More broadly, in all these engagement efforts, Moscow has proved unable to overcome divisions among these foreign governments regarding how best to deal with Afghanistan, even among its closest allies. For example, while Russia is trying to beef up its CSTO alliance, Uzbekistan has quit that organization and is promoting a distinct 6+3 plan based on an expanded U.N. role. Meanwhile, China is hedging its bets by preparing to deal with the Taliban through the mediation of its close ally Pakistan. Even though each Central Asian state shares a deep history of political, economic, social, and cultural ties with Kabul (including a multitude of co-ethnics within the nations’ borders), each Central Asian government handles its relationship with Afghanistan primarily bilaterally, and often by pursuing  diverging policies.
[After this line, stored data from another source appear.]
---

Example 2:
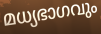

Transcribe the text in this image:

മധ്യഭാഗവും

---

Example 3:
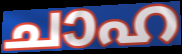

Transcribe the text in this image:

ചാഹ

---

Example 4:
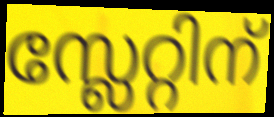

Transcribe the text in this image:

സ്ലേറ്റിന്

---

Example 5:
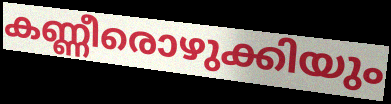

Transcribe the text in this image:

കണ്ണീരൊഴുക്കിയും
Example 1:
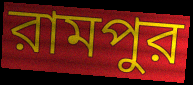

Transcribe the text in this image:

রামপুর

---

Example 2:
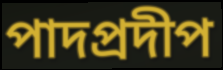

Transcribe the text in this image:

পাদপ্রদীপ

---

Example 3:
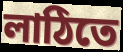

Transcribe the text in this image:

লাঠিতে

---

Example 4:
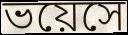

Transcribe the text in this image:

ভয়েসে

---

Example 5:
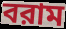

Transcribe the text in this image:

বরাম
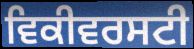
ਵਿਕੀਵਰਸਟੀ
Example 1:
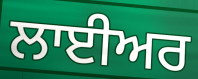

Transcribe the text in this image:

ਲਾਈਅਰ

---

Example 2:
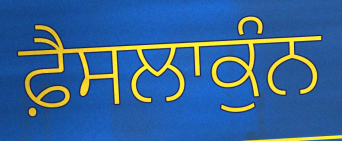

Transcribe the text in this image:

ਫ਼ੈਸਲਾਕੁੰਨ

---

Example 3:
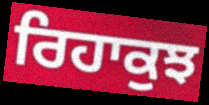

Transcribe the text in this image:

ਰਿਹਾਕੁਝ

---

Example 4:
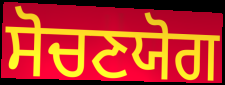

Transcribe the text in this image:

India and Pakistan both treat Afghanistan as an arena in which to compete for regional influence against the other. Iran, which partnered with Russia and India in the 1990s to strengthen the Northern Alliance against the Taliban, has also stood aloof from more recent Russian and other joint foreign initiatives in dealing with Afghanistan.

Finally, Russian officials are prudently hedging against a failure of these strategies by developing options to support the re-creation of ethnically based mini-states in northern Afghanistan designed, as in the 1990s, to serve as a buffer between the Taliban, whose strength is in the Pashtun regions of southern Afghanistan, and neighboring Central Asian countries. For example, Russian Defense Minister Sergei Shoigu has suggested creating “territorial formations” within Afghanistan to bolster CSTO border security. In May 2014, Igor Sergun, director of the Main Intelligence Directorate of the Russian General Staff, has said that the Russian military estimates the possibility of Afghanistan breaking up into ethnic enclaves backed by foreign powers at 31 percent.
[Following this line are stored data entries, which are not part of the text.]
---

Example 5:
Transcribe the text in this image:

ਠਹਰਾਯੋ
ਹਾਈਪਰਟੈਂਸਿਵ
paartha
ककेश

Russian officials have responded skeptically to President Barack Obama’s decision, announced last month, to request that almost 10,000 U.S. soldiers remain in Afghanistan in 2015 and 5,000 the following year, with perhaps half as many NATO troops accompanying them. Russia’s U.N. ambassador, Vitaly Churkin, has complained that the new withdrawal timetable was schedule- rather than conditions-based, with U.S. forces ending their Afghan mission in 2015 regardless of the situation on the ground. Yet Russian officials have called on Afghan politicians to renew their Bilateral Security Agreement with the United States so that American troops can remain in Afghanistan after this year. At the May 23- 24 Moscow International Security Conference, the Russian speakers criticized the U.S. military effort in Afghanistan but also reluctantly wanted the Western military campaign against the Taliban to continue beyond 2014. Perhaps the Kremlin is waiting to see whether the next Afghan president will sign the BSA, and whether the Obama administration will actually carry through on its troop proposal or, as with Syria and Iran, dilute it in the face of Afghan or congressional resistance.